Collected data
***

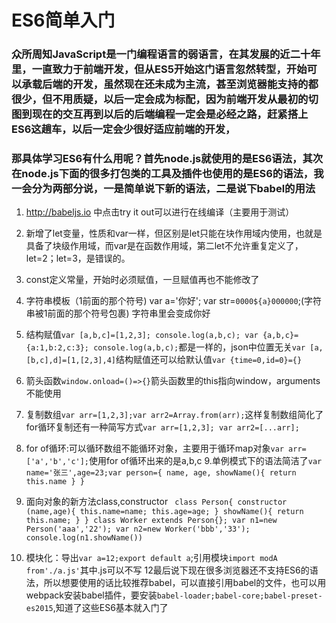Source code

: # ES6简单入门

### 众所周知JavaScript是一门编程语言的弱语言，在其发展的近二十年里，一直致力于前端开发，但从ES5开始这门语言忽然转型，开始可以承载后端的开发，虽然现在还未成为主流，甚至浏览器能支持的都很少，但不用质疑，以后一定会成为标配，因为前端开发从最初的切图到现在的交互再到以后的后端编程一定会是必经之路，赶紧搭上ES6这趟车，以后一定会少很好适应前端的开发，

### 那具体学习ES6有什么用呢？首先node.js就使用的是ES6语法，其次在node.js下面的很多打包类的工具及插件也使用的是ES6的语法，我一会分为两部分说，一是简单说下新的语法，二是说下babel的用法

1. http://babeljs.io 中点击try it out可以进行在线编译（主要用于测试）

2. 新增了let变量，性质和var一样，但区别是let只能在块作用域内使用，也就是具备了块级作用域，而var是在函数作用域，第二let不允许重复定义了，let=2；let=3，是错误的。

3. const定义常量，开始时必须赋值，一旦赋值再也不能修改了

4. 字符串模板（1前面的那个符号)
  var a='你好';
  var str=`0000${a}000000`;(字符串被1前面的那个符号包裹)
 字符串里会变成你好

5. 结构赋值`
	var [a,b,c]=[1,2,3];
	console.log(a,b,c);
	var {a,b,c}={a:1,b:2,c:3};
	console.log(a,b,c);
	`都是一样的，json中位置无关`var [a,[b,c],d]=[1,[2,3],4]`结构赋值还可以给默认值`var {time=0,id=0}={}`
6. 箭头函数`window.onload=()=>{}`箭头函数里的this指向window，arguments不能使用
7. 复制数组`var arr=[1,2,3];var arr2=Array.from(arr);`这样复制数组简化了for循环复制还有一种简写方式`var arr=[1,2,3];
var arr2=[...arr];`
8. for of循环:可以循环数组不能循环对象，主要用于循环map对象`var arr=['a','b','c'];`使用for of循环出来的是a,b,c
9.单例模式下的语法简洁了`var name='张三',age=23;var person={
	name,
	age,
	showName(){
	return this.name
	}
} `
10. 面向对象的新方法class,constructor  `
class Person{
	constructor (name,age){
		this.name=name;
		this.age=age;
	}
	showName(){
		return this.name;
	}
}
class Worker extends Person{};
var n1=new Person('aaa','22');
var n2=new Worker('bbb','33');
console.log(n1.showName())`
11. 模块化：导出`var a=12;export default a`;引用模块`import modA from'./a.js'`其中.js可以不写
12最后说下现在很多浏览器还不支持ES6的语法，所以想要使用的话比较推荐babel，可以直接引用babel的文件，也可以用webpack安装babel插件，要安装`babel-loader;babel-core;babel-preset-es2015`,知道了这些ES6基本就入门了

***

Pictures stay out, but every other part of the entries must be repeated exactly.

Source code

: # ES6简单入门

### 众所周知JavaScript是一门编程语言的弱语言，在其发展的近二十年里，一直致力于前端开发，但从ES5开始这门语言忽然转型，开始可以承载后端的开发，虽然现在还未成为主流，甚至浏览器能支持的都很少，但不用质疑，以后一定会成为标配，因为前端开发从最初的切图到现在的交互再到以后的后端编程一定会是必经之路，赶紧搭上ES6这趟车，以后一定会少很好适应前端的开发，

### 那具体学习ES6有什么用呢？首先node.js就使用的是ES6语法，其次在node.js下面的很多打包类的工具及插件也使用的是ES6的语法，我一会分为两部分说，一是简单说下新的语法，二是说下babel的用法

1. http://babeljs.io 中点击try it out可以进行在线编译（主要用于测试）

2. 新增了let变量，性质和var一样，但区别是let只能在块作用域内使用，也就是具备了块级作用域，而var是在函数作用域，第二let不允许重复定义了，let=2；let=3，是错误的。

3. const定义常量，开始时必须赋值，一旦赋值再也不能修改了

4. 字符串模板（1前面的那个符号)
  var a='你好';
  var str=`0000${a}000000`;(字符串被1前面的那个符号包裹)
 字符串里会变成你好

5. 结构赋值`
	var [a,b,c]=[1,2,3];
	console.log(a,b,c);
	var {a,b,c}={a:1,b:2,c:3};
	console.log(a,b,c);
	`都是一样的，json中位置无关`var [a,[b,c],d]=[1,[2,3],4]`结构赋值还可以给默认值`var {time=0,id=0}={}`
6. 箭头函数`window.onload=()=>{}`箭头函数里的this指向window，arguments不能使用
7. 复制数组`var arr=[1,2,3];var arr2=Array.from(arr);`这样复制数组简化了for循环复制还有一种简写方式`var arr=[1,2,3];
var arr2=[...arr];`
8. for of循环:可以循环数组不能循环对象，主要用于循环map对象`var arr=['a','b','c'];`使用for of循环出来的是a,b,c
9.单例模式下的语法简洁了`var name='张三',age=23;var person={
	name,
	age,
	showName(){
	return this.name
	}
} `
10. 面向对象的新方法class,constructor  `
class Person{
	constructor (name,age){
		this.name=name;
		this.age=age;
	}
	showName(){
		return this.name;
	}
}
class Worker extends Person{};
var n1=new Person('aaa','22');
var n2=new Worker('bbb','33');
console.log(n1.showName())`
11. 模块化：导出`var a=12;export default a`;引用模块`import modA from'./a.js'`其中.js可以不写
12最后说下现在很多浏览器还不支持ES6的语法，所以想要使用的话比较推荐babel，可以直接引用babel的文件，也可以用webpack安装babel插件，要安装`babel-loader;babel-core;babel-preset-es2015`,知道了这些ES6基本就入门了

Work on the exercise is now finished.